Dunno. Probably suck at both. Here, at least, I won't have a 15 year old calling me a Noob while knifing me in the back for the zillionth time.
I'm grateful for all that has happened to me in 2011.
The good, bad and ugly.
I'm not going to dwell on the negative. Not my style. Yes, I made mistakes. My flaws revealed. Did the shoulda, woulda coulda or wish I hadn't.
Haven't we all? Hey, misery loves company, right?
I've met some people who've had a profound impact on my life. I've gotten to know a few quite intimately. You know who you are. Not gonna list names. I know I will forget someone and they will feel slighted.

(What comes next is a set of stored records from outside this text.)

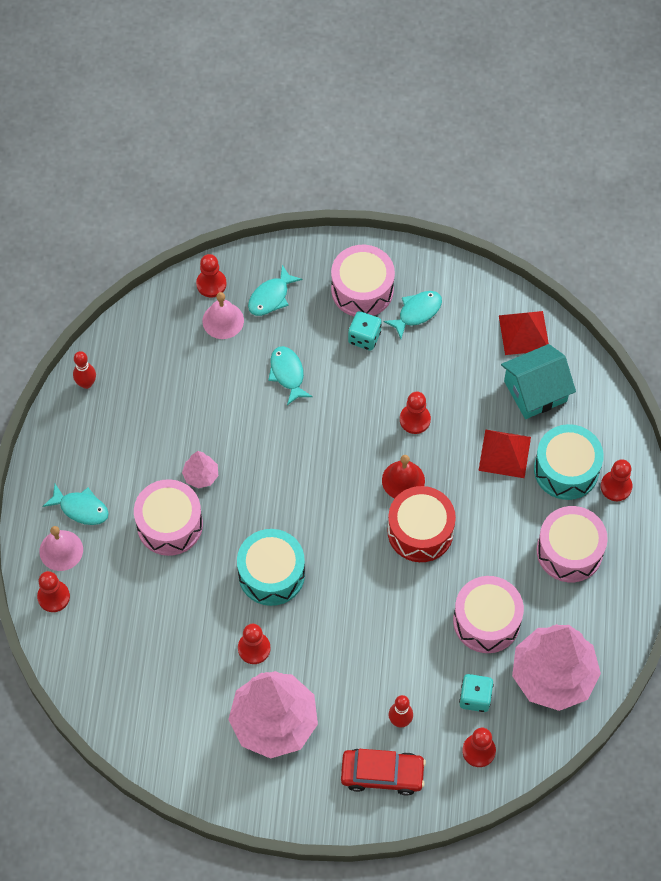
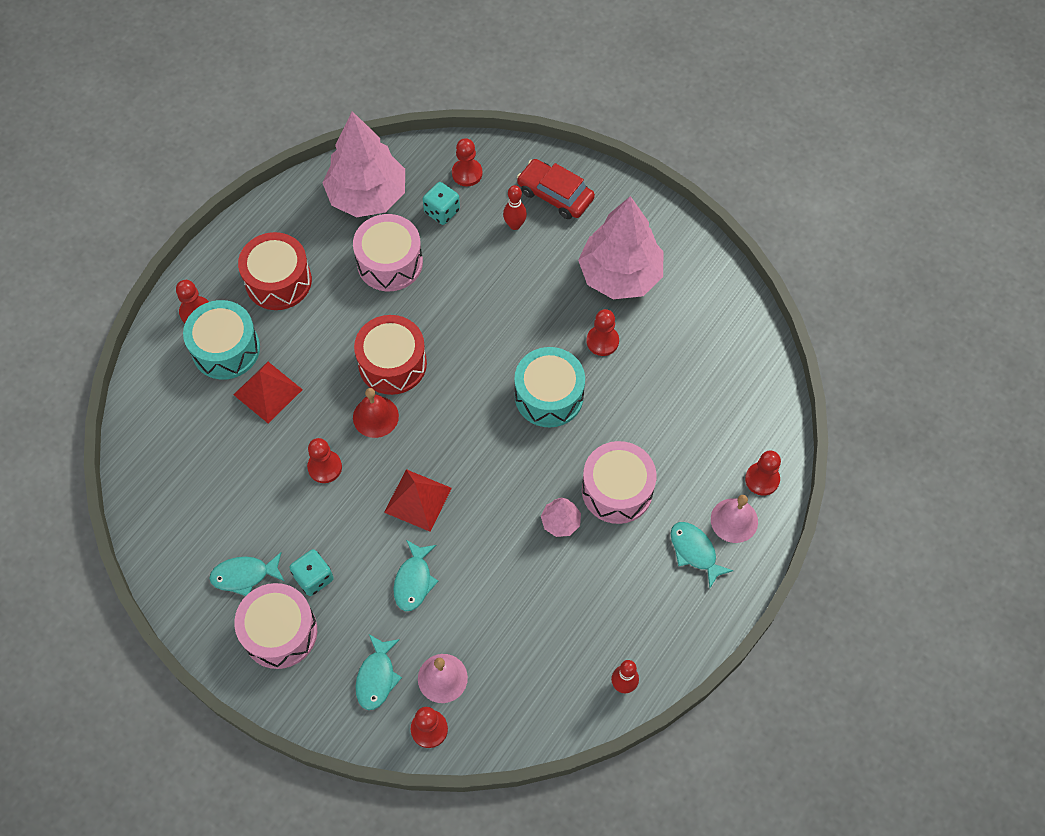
camera: 150 degrees left, 0 degrees up
turquoise fish [248,265,302,316] -> turquoise fish turned 120 degrees clockwise [356,634,402,710]
red pyramid [499,311,549,355] -> red pyramid moved to [384,469,452,532]
turquoise house [501,344,576,419] -> none
pink drum [537,506,608,582] -> red drum [238,232,312,310]

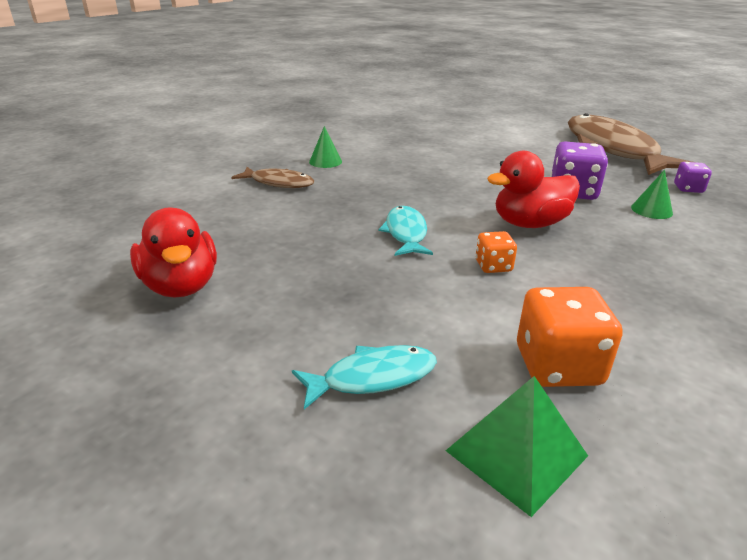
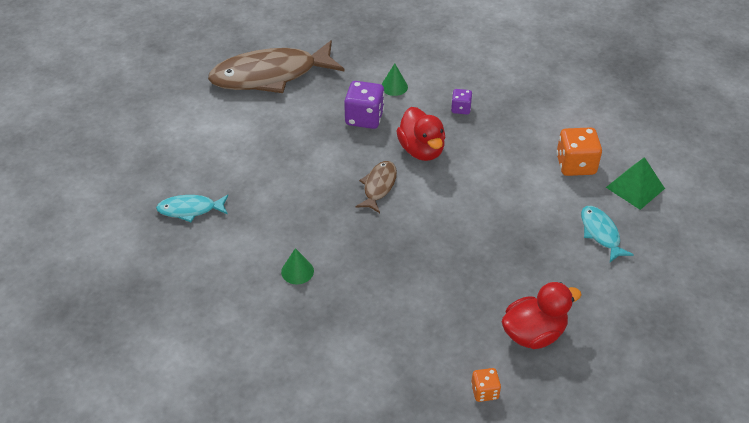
camera: 90 degrees left, 15 degrees up
brown fish [231,167,314,188] -> brown fish moved to [355,161,397,213]
turquoise fish [378,206,433,256] -> turquoise fish moved to [156,195,228,222]
orange dice [476,231,517,273] -> orange dice moved to [471,368,501,402]
purple dice [674,162,712,193] -> purple dice moved to [451,89,472,114]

I'm a professionally published author, not many can lay claim to that. My choice of genre has alienated some long time friends. Sad, but true. I mourn for the loss of friendship, so carefully built over decades, however, the new friends I've made via social media, they are as special to me as the ones I made in the sandbox so many years ago. Thank you my Face Book pals.
2012 is around the corner. I hope to be as blessed in the new year as the one rapidly leaving us.
If all you folks are with me in '12, then I know I will be.
None of this would be possible without my wife. Our relationship is unique and special, and some may view it with a arched brow, but after 25 years and her support of my writing and allowing me to have many friends of the opposite gender, the hell with tradition.
We've out lasted the naysayers ten fold.